Listed entries:
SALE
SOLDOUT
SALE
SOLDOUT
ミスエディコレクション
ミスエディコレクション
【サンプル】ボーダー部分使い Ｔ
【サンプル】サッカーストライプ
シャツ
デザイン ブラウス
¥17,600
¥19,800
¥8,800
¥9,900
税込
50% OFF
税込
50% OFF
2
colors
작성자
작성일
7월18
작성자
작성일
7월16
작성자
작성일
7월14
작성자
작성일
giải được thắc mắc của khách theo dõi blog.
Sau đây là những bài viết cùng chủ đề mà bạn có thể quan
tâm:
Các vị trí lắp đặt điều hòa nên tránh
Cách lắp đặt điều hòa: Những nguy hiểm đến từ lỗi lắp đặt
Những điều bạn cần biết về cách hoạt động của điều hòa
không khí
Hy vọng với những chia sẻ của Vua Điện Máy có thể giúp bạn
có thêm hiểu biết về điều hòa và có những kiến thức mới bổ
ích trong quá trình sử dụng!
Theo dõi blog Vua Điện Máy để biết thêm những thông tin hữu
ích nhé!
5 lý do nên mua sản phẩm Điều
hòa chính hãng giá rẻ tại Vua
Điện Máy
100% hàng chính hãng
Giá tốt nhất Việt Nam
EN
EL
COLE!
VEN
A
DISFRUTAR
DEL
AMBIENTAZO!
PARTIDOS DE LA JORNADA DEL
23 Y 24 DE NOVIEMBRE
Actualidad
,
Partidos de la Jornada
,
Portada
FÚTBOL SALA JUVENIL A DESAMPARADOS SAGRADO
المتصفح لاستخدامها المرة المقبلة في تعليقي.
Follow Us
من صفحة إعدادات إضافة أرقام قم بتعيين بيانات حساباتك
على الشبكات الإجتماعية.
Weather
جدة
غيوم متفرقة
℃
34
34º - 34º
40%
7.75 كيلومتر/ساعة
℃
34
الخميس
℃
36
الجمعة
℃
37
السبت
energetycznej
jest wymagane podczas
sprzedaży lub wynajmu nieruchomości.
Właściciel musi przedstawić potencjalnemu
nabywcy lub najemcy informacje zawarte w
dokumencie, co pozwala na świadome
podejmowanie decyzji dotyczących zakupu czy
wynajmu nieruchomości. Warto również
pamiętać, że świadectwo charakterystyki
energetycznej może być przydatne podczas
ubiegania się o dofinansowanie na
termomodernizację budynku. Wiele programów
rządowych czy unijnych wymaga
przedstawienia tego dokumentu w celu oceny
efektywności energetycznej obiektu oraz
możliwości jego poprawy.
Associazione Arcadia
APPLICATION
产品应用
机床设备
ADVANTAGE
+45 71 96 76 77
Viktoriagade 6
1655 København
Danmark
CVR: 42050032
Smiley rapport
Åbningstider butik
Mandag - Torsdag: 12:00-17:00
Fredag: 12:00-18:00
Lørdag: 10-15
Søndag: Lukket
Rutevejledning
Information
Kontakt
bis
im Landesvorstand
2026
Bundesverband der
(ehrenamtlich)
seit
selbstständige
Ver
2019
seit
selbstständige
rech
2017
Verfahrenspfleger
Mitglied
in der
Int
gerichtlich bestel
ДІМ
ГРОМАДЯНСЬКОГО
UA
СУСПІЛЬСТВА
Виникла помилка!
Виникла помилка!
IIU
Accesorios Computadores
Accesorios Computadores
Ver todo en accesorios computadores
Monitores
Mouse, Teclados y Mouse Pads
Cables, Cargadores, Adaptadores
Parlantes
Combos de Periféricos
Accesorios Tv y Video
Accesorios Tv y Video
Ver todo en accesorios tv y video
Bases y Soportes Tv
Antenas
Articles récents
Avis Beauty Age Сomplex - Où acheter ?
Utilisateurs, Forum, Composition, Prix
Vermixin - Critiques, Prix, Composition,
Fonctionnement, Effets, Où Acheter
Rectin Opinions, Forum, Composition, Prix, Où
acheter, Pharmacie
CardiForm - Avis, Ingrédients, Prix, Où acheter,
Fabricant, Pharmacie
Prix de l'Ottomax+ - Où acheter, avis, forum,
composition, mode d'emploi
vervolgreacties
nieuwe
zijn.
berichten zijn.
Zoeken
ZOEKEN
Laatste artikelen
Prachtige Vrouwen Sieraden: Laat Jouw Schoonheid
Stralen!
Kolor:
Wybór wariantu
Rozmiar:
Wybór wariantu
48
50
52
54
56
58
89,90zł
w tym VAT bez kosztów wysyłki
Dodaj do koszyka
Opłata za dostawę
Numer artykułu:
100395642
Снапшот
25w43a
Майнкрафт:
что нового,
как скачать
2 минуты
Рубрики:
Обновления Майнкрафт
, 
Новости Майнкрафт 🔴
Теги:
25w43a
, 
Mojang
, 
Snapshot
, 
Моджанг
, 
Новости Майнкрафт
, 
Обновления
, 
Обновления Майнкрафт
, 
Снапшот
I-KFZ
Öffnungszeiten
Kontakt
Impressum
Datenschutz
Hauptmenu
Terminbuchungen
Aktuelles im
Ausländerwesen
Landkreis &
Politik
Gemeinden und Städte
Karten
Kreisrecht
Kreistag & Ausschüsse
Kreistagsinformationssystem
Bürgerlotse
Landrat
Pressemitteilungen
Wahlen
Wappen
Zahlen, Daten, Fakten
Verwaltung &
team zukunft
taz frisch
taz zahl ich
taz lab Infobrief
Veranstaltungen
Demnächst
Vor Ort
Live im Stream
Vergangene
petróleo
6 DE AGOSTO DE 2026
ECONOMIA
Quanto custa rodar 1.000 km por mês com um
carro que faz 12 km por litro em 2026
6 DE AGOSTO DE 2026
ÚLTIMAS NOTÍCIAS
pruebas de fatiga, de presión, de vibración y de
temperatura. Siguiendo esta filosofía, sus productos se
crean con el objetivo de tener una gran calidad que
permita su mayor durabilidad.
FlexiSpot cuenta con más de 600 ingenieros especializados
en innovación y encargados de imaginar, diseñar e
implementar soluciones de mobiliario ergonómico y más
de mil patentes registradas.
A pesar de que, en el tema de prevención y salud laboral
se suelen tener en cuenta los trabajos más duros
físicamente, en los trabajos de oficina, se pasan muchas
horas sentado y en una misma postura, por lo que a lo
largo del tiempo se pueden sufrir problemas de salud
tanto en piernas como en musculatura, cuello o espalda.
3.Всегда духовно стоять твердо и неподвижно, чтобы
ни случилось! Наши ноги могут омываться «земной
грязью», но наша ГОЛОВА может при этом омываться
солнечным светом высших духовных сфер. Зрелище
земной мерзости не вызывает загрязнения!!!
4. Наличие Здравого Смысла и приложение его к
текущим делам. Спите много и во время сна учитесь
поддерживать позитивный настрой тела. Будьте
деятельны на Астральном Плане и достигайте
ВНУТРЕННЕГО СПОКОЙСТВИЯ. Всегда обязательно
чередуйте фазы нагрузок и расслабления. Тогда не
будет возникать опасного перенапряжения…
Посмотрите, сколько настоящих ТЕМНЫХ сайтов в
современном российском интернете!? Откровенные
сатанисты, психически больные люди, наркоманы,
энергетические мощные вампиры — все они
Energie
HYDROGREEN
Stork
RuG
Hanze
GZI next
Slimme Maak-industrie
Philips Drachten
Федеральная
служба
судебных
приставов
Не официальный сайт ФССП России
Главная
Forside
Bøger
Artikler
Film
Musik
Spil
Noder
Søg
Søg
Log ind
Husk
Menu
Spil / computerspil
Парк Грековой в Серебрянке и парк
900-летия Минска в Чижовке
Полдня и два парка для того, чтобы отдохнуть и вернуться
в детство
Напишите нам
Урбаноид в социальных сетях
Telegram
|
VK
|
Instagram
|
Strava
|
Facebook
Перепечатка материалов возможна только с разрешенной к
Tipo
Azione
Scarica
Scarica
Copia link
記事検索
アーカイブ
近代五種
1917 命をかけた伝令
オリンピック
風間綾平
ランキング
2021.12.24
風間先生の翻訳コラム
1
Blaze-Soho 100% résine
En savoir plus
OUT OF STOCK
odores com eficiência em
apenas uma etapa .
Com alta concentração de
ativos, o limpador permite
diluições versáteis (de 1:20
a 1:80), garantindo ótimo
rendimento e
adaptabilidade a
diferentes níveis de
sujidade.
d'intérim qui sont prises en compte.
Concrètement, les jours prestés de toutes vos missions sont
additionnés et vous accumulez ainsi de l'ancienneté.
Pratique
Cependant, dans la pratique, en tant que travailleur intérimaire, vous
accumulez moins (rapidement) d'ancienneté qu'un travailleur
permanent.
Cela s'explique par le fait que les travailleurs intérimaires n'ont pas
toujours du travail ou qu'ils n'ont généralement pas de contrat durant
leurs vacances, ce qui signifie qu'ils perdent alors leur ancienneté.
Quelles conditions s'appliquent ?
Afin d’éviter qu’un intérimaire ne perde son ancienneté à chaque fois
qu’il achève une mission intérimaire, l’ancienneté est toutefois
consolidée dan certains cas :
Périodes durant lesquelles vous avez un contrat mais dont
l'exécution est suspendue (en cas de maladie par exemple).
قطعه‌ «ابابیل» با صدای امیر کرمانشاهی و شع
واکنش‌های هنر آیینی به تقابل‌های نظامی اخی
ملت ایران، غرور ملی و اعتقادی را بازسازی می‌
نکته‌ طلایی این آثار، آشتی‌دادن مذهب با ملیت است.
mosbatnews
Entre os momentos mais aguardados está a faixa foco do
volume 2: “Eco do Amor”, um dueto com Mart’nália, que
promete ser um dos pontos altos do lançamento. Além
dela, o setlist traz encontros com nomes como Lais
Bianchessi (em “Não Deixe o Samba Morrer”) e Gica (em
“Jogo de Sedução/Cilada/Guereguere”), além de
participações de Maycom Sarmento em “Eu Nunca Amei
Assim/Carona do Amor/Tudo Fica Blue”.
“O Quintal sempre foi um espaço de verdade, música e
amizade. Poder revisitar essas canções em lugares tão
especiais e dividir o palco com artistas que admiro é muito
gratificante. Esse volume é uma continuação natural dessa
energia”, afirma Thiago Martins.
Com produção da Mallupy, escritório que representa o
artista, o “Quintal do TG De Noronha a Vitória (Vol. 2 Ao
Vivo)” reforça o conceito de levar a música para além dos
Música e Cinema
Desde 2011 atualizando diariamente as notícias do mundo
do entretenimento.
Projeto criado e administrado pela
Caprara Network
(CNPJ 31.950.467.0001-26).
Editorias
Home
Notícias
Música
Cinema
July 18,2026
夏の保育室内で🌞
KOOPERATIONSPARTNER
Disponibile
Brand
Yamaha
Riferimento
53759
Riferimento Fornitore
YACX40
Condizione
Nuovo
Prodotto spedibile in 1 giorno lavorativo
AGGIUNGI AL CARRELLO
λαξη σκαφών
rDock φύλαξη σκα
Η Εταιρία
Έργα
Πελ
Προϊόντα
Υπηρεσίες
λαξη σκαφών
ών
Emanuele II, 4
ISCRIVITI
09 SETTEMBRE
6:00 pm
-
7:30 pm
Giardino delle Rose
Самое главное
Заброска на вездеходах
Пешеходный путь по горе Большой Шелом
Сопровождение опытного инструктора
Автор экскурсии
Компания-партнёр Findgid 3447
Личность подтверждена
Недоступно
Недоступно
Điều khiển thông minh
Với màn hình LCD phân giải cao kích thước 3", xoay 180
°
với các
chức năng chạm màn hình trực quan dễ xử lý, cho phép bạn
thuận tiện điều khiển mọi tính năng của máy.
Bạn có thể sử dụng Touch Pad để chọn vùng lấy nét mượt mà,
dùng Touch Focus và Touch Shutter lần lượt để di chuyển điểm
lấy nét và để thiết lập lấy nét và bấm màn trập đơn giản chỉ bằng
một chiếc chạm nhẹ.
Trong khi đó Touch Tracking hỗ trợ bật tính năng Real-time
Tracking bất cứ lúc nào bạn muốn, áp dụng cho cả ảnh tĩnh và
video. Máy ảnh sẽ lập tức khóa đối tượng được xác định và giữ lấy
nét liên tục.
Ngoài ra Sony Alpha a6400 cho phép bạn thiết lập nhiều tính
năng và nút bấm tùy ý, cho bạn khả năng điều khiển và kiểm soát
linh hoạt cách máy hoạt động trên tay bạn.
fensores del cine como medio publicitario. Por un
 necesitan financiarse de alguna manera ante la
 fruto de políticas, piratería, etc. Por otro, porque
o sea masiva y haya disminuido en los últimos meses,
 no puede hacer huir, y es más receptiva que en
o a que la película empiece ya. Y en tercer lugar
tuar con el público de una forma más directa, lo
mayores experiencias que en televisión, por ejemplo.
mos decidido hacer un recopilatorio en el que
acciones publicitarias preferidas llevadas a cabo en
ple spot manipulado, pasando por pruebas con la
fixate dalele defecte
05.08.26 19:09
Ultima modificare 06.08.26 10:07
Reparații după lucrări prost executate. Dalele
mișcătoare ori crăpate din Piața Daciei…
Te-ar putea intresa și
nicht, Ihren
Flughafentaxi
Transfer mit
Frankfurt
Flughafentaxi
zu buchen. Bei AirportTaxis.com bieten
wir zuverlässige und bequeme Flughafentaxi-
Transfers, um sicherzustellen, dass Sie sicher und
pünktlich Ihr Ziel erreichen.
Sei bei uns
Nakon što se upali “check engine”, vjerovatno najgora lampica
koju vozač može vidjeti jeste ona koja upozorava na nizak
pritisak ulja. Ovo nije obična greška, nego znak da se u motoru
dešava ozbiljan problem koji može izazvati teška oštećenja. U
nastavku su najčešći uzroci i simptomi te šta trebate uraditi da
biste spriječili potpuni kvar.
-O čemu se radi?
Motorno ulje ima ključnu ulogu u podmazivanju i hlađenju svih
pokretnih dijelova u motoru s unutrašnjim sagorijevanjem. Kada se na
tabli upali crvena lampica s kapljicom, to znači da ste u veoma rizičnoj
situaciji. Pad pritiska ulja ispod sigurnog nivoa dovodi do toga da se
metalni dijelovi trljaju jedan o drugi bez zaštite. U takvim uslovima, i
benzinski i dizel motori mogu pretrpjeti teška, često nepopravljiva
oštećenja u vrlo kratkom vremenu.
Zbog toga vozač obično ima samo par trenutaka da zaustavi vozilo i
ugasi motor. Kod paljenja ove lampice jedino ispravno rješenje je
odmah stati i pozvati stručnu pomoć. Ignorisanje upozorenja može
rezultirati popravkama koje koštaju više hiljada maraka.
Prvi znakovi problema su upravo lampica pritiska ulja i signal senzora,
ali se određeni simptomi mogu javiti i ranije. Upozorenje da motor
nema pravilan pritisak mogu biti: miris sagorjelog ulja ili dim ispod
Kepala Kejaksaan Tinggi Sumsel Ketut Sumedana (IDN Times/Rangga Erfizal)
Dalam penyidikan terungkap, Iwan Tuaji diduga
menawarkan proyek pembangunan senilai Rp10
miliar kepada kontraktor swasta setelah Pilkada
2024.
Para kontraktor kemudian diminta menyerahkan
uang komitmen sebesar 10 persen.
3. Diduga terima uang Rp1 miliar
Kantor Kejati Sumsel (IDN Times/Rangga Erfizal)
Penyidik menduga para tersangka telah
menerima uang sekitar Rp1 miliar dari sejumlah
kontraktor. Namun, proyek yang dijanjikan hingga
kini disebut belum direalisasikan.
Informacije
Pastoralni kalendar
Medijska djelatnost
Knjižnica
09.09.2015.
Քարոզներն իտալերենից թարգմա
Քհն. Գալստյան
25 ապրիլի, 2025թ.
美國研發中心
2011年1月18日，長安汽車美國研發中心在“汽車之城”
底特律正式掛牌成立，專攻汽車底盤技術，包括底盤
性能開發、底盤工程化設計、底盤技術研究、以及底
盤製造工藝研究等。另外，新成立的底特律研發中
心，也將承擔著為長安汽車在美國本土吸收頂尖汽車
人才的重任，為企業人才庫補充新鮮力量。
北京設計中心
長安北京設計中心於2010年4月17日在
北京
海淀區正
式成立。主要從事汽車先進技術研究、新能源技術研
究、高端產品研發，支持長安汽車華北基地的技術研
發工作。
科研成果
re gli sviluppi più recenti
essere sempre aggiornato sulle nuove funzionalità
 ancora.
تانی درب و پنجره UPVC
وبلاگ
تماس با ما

About this task:
Turn the listing into a Markdown table with the columns Row and Line. Start at the top of the listing and go through the line containing "ích trong quá trình sử dụng!", omitting blank lines.

Reply:
| Row | Line |
|---|---|
| 1 | SALE |
| 2 | SOLDOUT |
| 3 | SALE |
| 4 | SOLDOUT |
| 5 | ミスエディコレクション |
| 6 | ミスエディコレクション |
| 7 | 【サンプル】ボーダー部分使い Ｔ |
| 8 | 【サンプル】サッカーストライプ |
| 9 | シャツ |
| 10 | デザイン ブラウス |
| 11 | ¥17,600 |
| 12 | ¥19,800 |
| 13 | ¥8,800 |
| 14 | ¥9,900 |
| 15 | 税込 |
| 16 | 50% OFF |
| 17 | 税込 |
| 18 | 50% OFF |
| 19 | 2 |
| 20 | colors |
| 21 | 작성자 |
| 22 | 작성일 |
| 23 | 7월18 |
| 24 | 작성자 |
| 25 | 작성일 |
| 26 | 7월16 |
| 27 | 작성자 |
| 28 | 작성일 |
| 29 | 7월14 |
| 30 | 작성자 |
| 31 | 작성일 |
| 32 | giải được thắc mắc của khách theo dõi blog. |
| 33 | Sau đây là những bài viết cùng chủ đề mà bạn có thể quan |
| 34 | tâm: |
| 35 | Các vị trí lắp đặt điều hòa nên tránh |
| 36 | Cách lắp đặt điều hòa: Những nguy hiểm đến từ lỗi lắp đặt |
| 37 | Những điều bạn cần biết về cách hoạt động của điều hòa |
| 38 | không khí |
| 39 | Hy vọng với những chia sẻ của Vua Điện Máy có thể giúp bạn |
| 40 | có thêm hiểu biết về điều hòa và có những kiến thức mới bổ |
| 41 | ích trong quá trình sử dụng! |